João Anatalino

A Procura da Melhor Resposta

Textos


JUNG, O GNOSTICISMO E A MAÇONARIA

     Que as modernas técnicas de psicanálise, e a psicologia em particular, devem muito aos filósofos gnósticos, todos os profissionais e estudiosos desse ramo do conhecimento humano sabem. Afinal, os dois mais famosos pesquisadores do inconsciente humano, Sigmund Freud e Carl Gustav Jung, foram buscar na produção desses estranhos filósofos uma boa parte da inspiração para desenvolver suas próprias pesquisas nesse campo. Como se sabe, esses dois grandes exploradores das profundezas da mente  viveram e trabalharam em um ambiente intelectual onde os mitos e as crenças que influenciam o comportamento humano eram estudados à luz deum arcabouço filosófico e científico muito pobre, como era aquele que estava à disposição dos pesquisadores na época. Nesse complexo situavam-se os escritores e poetas do movimento conhecido como idealismo alemão, produtores de obras que investigaram, pela primeira vez, a vida e a personalidade de Jesus, abstraindo a questão religiosa e o conteúdo ideológico e emocional que ela naturalmente inspira, para situá-lo em um contexto histórico, onde apenas o personagem e sua obra contam. [1]
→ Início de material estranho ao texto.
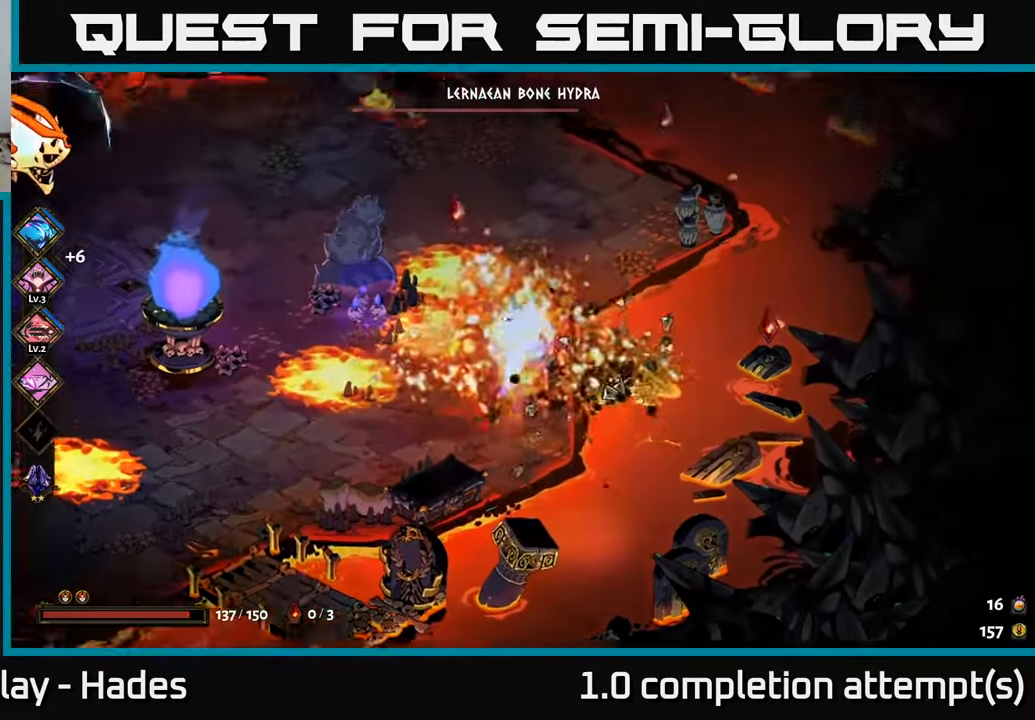
{"buttons": [], "left_stick": "up-right", "events": [[100, "left_stick", "up-right"]]}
Grande parte dessa febre intelectual que o idealismo alemão experimentou pela figura histórica de Jesus e pelas raízes do pensamento religioso foi provida pelos filósofos gnósticos dos primeiros séculos do cristianismo. E Jung, principalmente, sempre demonstrou um grande interesse pelo pensamento gnóstico, Desde o início da sua carreira como psicanalista ele trabalhou com a possibilidade de encontrar um elo entre as concepções gnósticas e as inspirações da psicanálise, conforme estavam sendo desenvolvidas por Freud, Breuer e ele próprio. É nesse sentido que ele viu nas complicadas teorias desenvolvidas por esses estranhos pensadores uma clara relação entre os símbolos utilizados por eles e a fauna inconsciente da psique humana, em relação aos mitos e lendas que a influenciavam na escolha de suas crenças. 
Todos os biógrafos de Jung informam seu profundo interesse por assuntos gnósticos. Uma de suas mais estreitas colaboradoras, Bárbara Hannah, ao escrever uma biografia do seu mestre, salienta o grande apreço que ele tinha pelo gnosticismo: "Senti como se finalmente tivesse um círculo de amigos que me entendessem", disse ele, “pois as concepções que eles tinham a respeito de certas teses, como o sofrimento do mundo e a sua vinculação a um mecanismo de “vontade e representação” eram as mesmas que eu esposava. [2]
O grande problema apontado por Jung em relação ao seu interesse por esses assuntos, era a falta de uma literatura original. Em sua época, início do século XX, ainda não haviam sido descobertos os pergaminhos da biblioteca de Nag Hammadi. Dessa forma ele teve que se valer das poucas referências até então conhecidas, particularmente dos relatos fragmentados e parciais, distorcidos pelos padres da Igreja Romana, em particular os bispos Irineu e Hipólito, que eram ácidos críticos da experiência gnóstica. Na época Jung tinha em mãos apenas os três códices redigidos em língua copta, o Codex Agnew, o Codex Bruce e o Codex Askew, que continham as análises feitas pelos bispos da Igreja Católica, e eles continham, todos, pesadas críticas ao gnosticismo, que era por eles considerado nada mais do que puras heresias. Ainda assim, Jung foi capaz de dar uma importante contribuição aos estudos sobre o assunto, através da esclarecida interpretação que ele fez sobre o tema, isolando o seu conteúdo filosófico da parte religiosa, fazendo com que as concepções desses estranhos filósofos passassem a ser vistas por um ângulo diferente daquele que sempre foi enfocado. O gnosticismo, com Jung, passou a ser um assunto que interessava, não apenas á história da religião, mas também à psicologia.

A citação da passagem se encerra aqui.